The audience was breathless and terrified. Their favourite funny page feature had a track record of letting the good guys suffer and killing off heroines…

When ‘The Disappearance of Uncle Bim – 1933’ was finally resolved, the distraught millionaire and his intended rushed to the altar but Zander had one last card to play, resulting in ‘A Foiled Wedding! – 1934’…

The villain’s outrageous claim to have already wed Millie led to more courtroom drama and ‘A Legal Hassle! – 1934’ which allowed the reprehensible and haughty Mama De Stross to sue Bim for his fortune, so Andy took the beleaguered suitor to his old holiday haunt for ‘An Interlude at Shady Rest – 1934’…

Batteries fully recharged, the irrepressible Gumps returned to the fray and at last defeated Zander and Mrs. De Stross, resulting in a long-delayed happy ending of sorts with ‘Bim and Millie, United at Last – 1934’.

Of course that meant the newlyweds had to cope with ‘Mama De Stross, Mother In Law – 1934′…

These too-brief tastes of Smith’s amazing graphic narrative achievements are supplemented by a selection of shorter vignettes such as a glimpse at the unique service of housemaid ‘Tilda’ and the wiles of child prodigy ‘Chester Gump’ as well as a peek at successor ‘Gus Edson’s The Gumps.

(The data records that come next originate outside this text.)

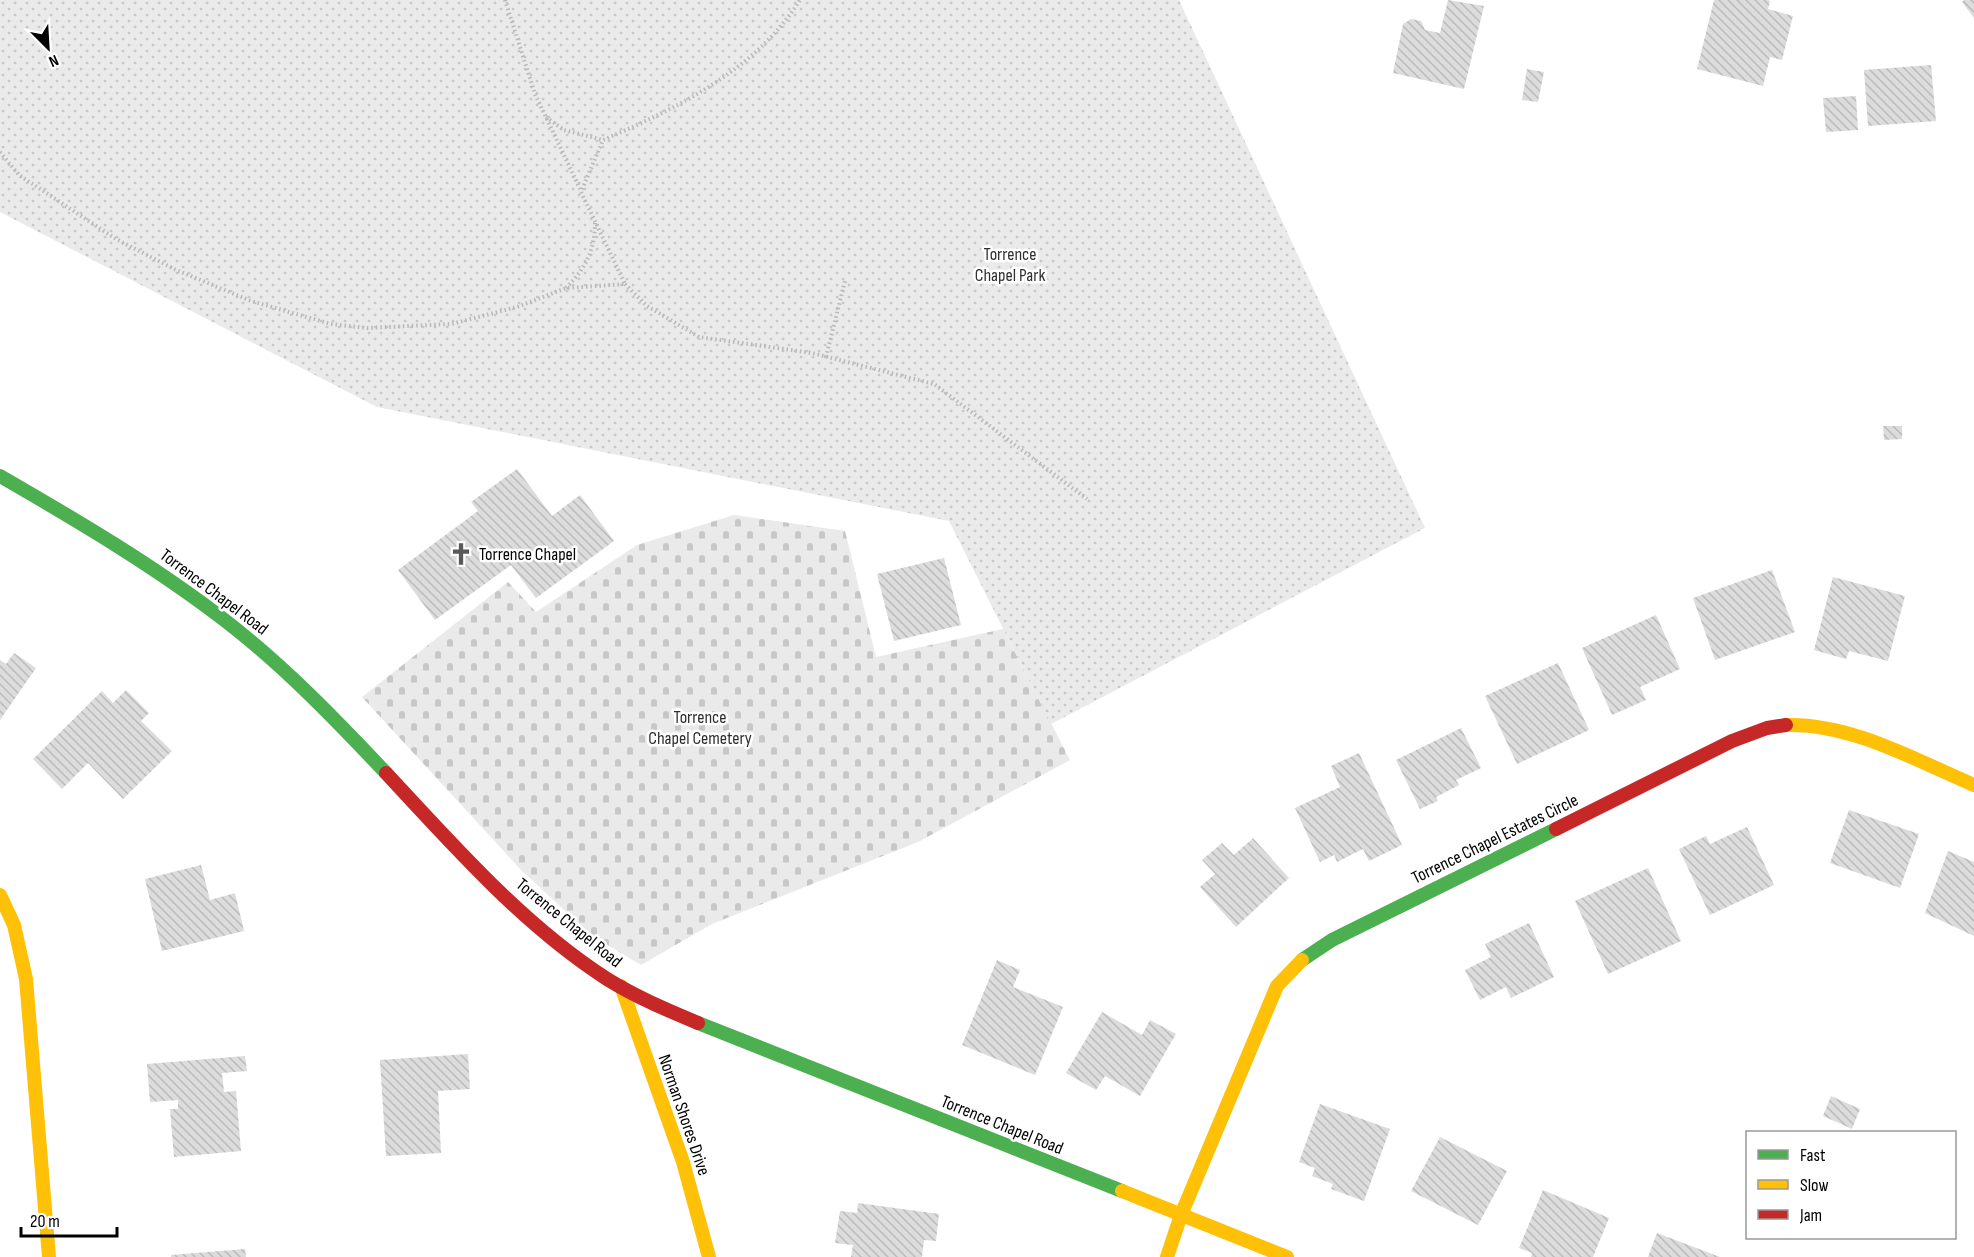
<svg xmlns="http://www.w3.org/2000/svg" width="1974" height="1257" viewBox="0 0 1974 1257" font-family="'Sofia Sans Condensed',sans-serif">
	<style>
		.cemetery { fill: url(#cemetery-stones) }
		.park { fill: url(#park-dots) }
		.building { fill: url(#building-back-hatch) }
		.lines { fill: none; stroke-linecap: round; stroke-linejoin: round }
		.path { stroke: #b8b8b8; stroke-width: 4; stroke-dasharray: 1.5 3; stroke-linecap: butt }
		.fast { stroke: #4caf50; stroke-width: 14 }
		.slow { stroke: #ffc107; stroke-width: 14 }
		.jam { stroke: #c62828; stroke-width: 14 }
		.labels { text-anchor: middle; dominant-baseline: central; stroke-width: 5; stroke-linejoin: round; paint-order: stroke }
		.park-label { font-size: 18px; fill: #2f2f2f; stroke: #fff }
		.poi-label { font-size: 18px; fill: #000; stroke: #fff; text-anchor: start }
		.street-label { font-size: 18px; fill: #000; stroke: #fff }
	</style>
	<defs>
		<pattern id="cemetery-stones" width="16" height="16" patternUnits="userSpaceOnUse" patternTransform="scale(1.5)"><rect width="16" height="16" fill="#eaeaea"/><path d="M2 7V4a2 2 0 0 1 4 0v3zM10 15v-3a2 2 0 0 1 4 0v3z" fill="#c7c7c7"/></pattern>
		<pattern id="park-dots" width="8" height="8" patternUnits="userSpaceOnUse" patternTransform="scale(1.5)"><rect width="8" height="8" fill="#eaeaea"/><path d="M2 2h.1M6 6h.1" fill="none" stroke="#c7c7c7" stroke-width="1.8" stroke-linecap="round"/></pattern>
		<pattern id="building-back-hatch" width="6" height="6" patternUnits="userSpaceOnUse" patternTransform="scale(1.5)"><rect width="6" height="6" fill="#dcdcdc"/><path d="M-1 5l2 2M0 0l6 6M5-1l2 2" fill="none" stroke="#bbb"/></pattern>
	</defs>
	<rect width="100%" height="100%" fill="#fff"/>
	<polygon class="cemetery" points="734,515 845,531 876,657 1003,629 1070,760 918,842 712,924 641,965 591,935 521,870 362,697 508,582 536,612 637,545"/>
	<polygon class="park" points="0,0 1179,0 1425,528 1051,724 949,521 377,407 0,212"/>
	<g class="building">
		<polygon points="1448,0 1484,6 1464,89 1393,73 1403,24 1411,19 1421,21 1425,30 1440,33"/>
		<polygon points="1714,0 1768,0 1770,1 1768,9 1793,16 1782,60 1770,57 1763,86 1697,69"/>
		<polygon points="1964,0 1974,0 1974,18 1962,2"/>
		<polygon points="1931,65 1936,121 1868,126 1864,70"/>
		<polygon points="1527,69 1544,72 1538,102 1522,100"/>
		<polygon points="1856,96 1858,130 1826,132 1823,98"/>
		<polygon points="1883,426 1902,426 1902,439 1884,440"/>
		<polygon points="517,469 552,516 580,495 614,541 536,598 511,565 435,620 398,570 478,511 471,502"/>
		<polygon points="944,558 961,625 894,641 877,574"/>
		<polygon points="1772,570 1795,632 1715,660 1693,598"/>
		<polygon points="1833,577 1905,596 1888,661 1849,651 1846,659 1814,650"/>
		<polygon points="1656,615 1680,669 1640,687 1646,700 1612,715 1582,648"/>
		<polygon points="14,653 36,668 0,720 0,660 6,664"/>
		<polygon points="1558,663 1589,730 1517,764 1485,696"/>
		<polygon points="126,690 149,713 141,721 172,751 123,799 88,763 62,789 33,759 102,691 113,703"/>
		<polygon points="1461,728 1481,768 1456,780 1459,785 1436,797 1438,801 1420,809 1396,760"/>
		<polygon points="1359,753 1402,845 1369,861 1363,849 1337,862 1334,855 1320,862 1295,808 1340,787 1331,766"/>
		<polygon points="1849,810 1919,834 1900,888 1830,863"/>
		<polygon points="1747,827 1774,885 1710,915 1679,849 1706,836 1710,844"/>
		<polygon points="1253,838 1289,878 1236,927 1200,887 1215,874 1202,860 1222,843 1234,855"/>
		<polygon points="1948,851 1974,862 1974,936 1925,913"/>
		<polygon points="201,865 210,900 235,893 244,931 162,951 145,879"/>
		<polygon points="1648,868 1681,941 1608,974 1575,901"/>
		<polygon points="1529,923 1554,977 1511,998 1506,987 1480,1000 1465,970 1491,957 1485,944"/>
		<polygon points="997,960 1020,970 1013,987 1063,1007 1035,1075 962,1045"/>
		<polygon points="1102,1012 1142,1035 1150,1020 1176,1034 1140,1096 1105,1076 1096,1090 1066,1073"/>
		<polygon points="468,1054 470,1089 438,1091 441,1153 386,1156 380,1060"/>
		<polygon points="245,1056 247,1071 222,1073 224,1092 236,1091 241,1151 174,1157 170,1109 178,1109 178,1100 150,1102 147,1064"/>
		<polygon points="1831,1096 1860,1109 1852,1129 1823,1116"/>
		<polygon points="1320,1104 1390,1129 1364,1201 1331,1189 1333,1184 1312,1176 1315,1168 1299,1162"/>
		<polygon points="1440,1137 1507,1171 1478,1225 1411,1191"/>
		<polygon points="1543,1190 1609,1218 1593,1257 1531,1257 1532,1253 1519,1248"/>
		<polygon points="858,1203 939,1214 936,1241 924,1240 922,1257 851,1257 853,1245 835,1243 840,1211 857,1213"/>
		<polygon points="1657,1233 1720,1257 1648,1257"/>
		<polygon points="245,1249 246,1257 171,1257 171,1255"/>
	</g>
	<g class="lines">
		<g class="path">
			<polyline points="505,0 535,94 581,191"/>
			<polyline points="546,117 564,130 603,140"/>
			<path d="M 0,152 L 19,175 L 116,239 L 174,269 L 251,301 L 331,324 L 367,328 L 451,324 L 517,307 L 566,288 L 625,284 L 581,192 L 603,140 C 677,108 755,71 800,0"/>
			<polyline points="625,284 647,306 699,337 812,353 934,384 1087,499"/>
			<path d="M 566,288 C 585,269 595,250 595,223"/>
			<polyline points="826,357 845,281"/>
		</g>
		<g class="fast">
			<path d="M 0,476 C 78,521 156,567 227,622 C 285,667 336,720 386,773"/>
			<polyline points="1302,960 1332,940 1556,829"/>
			<polyline points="698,1023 1122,1191"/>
		</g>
		<g class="slow">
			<path d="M 1786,725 C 1851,723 1915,760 1974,785"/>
			<polyline points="0,895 14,925 26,979 49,1257"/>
			<polyline points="621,986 683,1162 709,1257"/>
			<polyline points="1122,1191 1287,1257"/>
			<polyline points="1167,1257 1181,1215 1277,986 1302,960"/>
		</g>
		<g class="jam">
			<path d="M 386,773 C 454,846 523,925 607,979 C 636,997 667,1010 698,1023"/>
			<polyline points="1556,829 1732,741 1767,728 1786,725"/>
		</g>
	</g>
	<defs>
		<g id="church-bare" transform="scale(1.8)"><path d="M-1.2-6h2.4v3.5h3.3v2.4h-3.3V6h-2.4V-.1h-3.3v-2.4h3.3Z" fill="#595959" stroke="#fff" stroke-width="2.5" paint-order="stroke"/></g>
	</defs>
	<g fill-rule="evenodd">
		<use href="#church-bare" x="461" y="554"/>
	</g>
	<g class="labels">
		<g class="park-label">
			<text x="1010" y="254">Torrence<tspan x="1010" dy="21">Chapel Park</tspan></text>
			<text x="700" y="717">Torrence<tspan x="700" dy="21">Chapel Cemetery</tspan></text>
		</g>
		<g class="poi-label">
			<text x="479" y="554">Torrence Chapel</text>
		</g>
		<g class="street-label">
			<text transform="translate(214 592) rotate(37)">Torrence Chapel Road</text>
			<text transform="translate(1495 839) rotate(-26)">Torrence Chapel Estates Circle</text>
			<text transform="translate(569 923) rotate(39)">Torrence Chapel Road</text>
			<text transform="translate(684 1115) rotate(71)">Norman Shores Drive</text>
			<text transform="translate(1002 1125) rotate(22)">Torrence Chapel Road</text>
		</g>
	</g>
	<rect x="1746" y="1131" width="210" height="108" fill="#ffffff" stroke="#999999" stroke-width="1.5"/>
	<rect x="1758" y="1150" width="30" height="9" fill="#4caf50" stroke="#999999" stroke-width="1.5"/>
	<text x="1800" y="1161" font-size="18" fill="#000000">Fast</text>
	<rect x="1758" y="1180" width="30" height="9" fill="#ffc107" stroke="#999999" stroke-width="1.5"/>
	<text x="1800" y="1191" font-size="18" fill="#000000">Slow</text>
	<rect x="1758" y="1210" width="30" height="9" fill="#c62828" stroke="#999999" stroke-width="1.5"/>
	<text x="1800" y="1221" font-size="18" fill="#000000">Jam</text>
	<g transform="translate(48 48) rotate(156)" stroke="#ffffff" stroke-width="4.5" paint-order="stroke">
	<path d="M0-4.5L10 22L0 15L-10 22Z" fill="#000000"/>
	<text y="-9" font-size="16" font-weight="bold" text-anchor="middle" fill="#000000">N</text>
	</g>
	<path d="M21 1227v9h96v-9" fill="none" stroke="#000000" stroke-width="3"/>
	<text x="30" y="1227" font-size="18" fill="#000000" stroke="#ffffff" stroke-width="4.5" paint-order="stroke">20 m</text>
</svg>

Also on view is an appreciation of Smith’s gag-panel displaying the oriental wisdom of ‘Ching Chow’.

Although disquieting – if not actually disturbing – to modern eyes, this philosophy-spouting comedy Chinaman first appeared on January 27th 1927 and on Smith’s death was taken over by Stanley Link. Regarded as an irreplaceable cartoon “fortune cookie” by many editors, the panel was crafted by a succession of creators and ran until June 4th 1990, outliving The Gumps by almost forty years…

The examples seen here are counterbalanced by a ‘Comparison of Chester Gump and Stanley Link’s Tiny Tim and followed by a photo-feature ‘Miscellany’ displaying a wide range of Gumps books and merchandise to end this cartoon celebration…

Studious and genuinely enticing for students of the comic form and anybody interested in the development of both soap operas and sitcoms, this book provides insight and a fascinating visual tour of a phenomenon and world we’ve mostly outgrown, but one worth celebrating for all that.